» Short task
Pick out and copy every line in the rows that contains the string "newSketch".

# START OF Given records

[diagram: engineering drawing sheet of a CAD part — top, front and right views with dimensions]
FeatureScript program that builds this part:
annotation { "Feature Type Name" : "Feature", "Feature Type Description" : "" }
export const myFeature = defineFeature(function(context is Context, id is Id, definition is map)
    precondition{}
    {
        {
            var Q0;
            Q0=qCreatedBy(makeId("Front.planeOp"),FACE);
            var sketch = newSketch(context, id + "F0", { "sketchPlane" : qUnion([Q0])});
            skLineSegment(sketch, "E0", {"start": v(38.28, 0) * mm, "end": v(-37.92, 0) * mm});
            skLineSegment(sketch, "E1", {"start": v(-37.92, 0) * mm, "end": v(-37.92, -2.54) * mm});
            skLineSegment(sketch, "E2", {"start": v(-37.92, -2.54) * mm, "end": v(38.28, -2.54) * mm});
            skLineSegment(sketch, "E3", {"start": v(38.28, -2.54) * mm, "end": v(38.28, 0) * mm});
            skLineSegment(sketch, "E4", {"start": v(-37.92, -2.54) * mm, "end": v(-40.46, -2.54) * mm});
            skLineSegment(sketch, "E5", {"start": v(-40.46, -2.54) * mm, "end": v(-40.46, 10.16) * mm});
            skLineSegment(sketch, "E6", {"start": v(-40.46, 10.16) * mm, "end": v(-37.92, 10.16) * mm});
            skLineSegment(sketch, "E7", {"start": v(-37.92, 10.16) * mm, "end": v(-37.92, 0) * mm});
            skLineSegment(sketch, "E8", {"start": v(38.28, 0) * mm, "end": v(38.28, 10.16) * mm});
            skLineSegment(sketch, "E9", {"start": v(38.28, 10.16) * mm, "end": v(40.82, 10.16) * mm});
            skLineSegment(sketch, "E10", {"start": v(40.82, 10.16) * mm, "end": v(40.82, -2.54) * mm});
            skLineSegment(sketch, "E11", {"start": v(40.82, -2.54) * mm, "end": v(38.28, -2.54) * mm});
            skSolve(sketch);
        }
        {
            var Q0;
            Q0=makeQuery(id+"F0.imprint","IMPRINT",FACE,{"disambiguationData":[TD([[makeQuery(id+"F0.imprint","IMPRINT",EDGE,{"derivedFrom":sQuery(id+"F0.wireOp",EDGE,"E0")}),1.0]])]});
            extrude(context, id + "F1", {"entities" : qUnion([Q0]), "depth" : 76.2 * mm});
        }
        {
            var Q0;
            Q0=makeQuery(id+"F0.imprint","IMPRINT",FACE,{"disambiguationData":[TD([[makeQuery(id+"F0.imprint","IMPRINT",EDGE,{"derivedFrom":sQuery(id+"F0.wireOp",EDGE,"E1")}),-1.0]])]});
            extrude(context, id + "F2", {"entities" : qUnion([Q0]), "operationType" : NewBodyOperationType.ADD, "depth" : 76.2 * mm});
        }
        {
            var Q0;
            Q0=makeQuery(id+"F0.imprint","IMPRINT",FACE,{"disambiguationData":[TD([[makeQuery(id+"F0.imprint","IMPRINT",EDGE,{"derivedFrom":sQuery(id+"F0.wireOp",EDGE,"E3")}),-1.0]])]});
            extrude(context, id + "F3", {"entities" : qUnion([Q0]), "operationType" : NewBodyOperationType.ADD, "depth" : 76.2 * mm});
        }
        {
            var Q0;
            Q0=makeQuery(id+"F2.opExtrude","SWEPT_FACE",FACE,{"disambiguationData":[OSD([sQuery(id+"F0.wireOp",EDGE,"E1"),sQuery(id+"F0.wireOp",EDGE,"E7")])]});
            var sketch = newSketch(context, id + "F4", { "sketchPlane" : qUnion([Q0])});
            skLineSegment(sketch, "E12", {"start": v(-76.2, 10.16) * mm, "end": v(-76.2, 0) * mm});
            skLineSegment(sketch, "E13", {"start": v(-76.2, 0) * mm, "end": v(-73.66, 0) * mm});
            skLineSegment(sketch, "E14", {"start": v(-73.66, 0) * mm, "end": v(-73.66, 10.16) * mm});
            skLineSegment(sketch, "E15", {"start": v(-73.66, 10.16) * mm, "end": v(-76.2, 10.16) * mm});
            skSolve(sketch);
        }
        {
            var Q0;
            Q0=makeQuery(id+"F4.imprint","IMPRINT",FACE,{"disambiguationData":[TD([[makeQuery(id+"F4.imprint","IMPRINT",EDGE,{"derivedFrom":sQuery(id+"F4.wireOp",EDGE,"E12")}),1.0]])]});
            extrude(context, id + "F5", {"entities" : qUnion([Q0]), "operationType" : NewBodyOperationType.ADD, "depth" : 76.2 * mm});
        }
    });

# END OF Given records

» Expected answer
            var sketch = newSketch(context, id + "F0", { "sketchPlane" : qUnion([Q0])});
            var sketch = newSketch(context, id + "F4", { "sketchPlane" : qUnion([Q0])});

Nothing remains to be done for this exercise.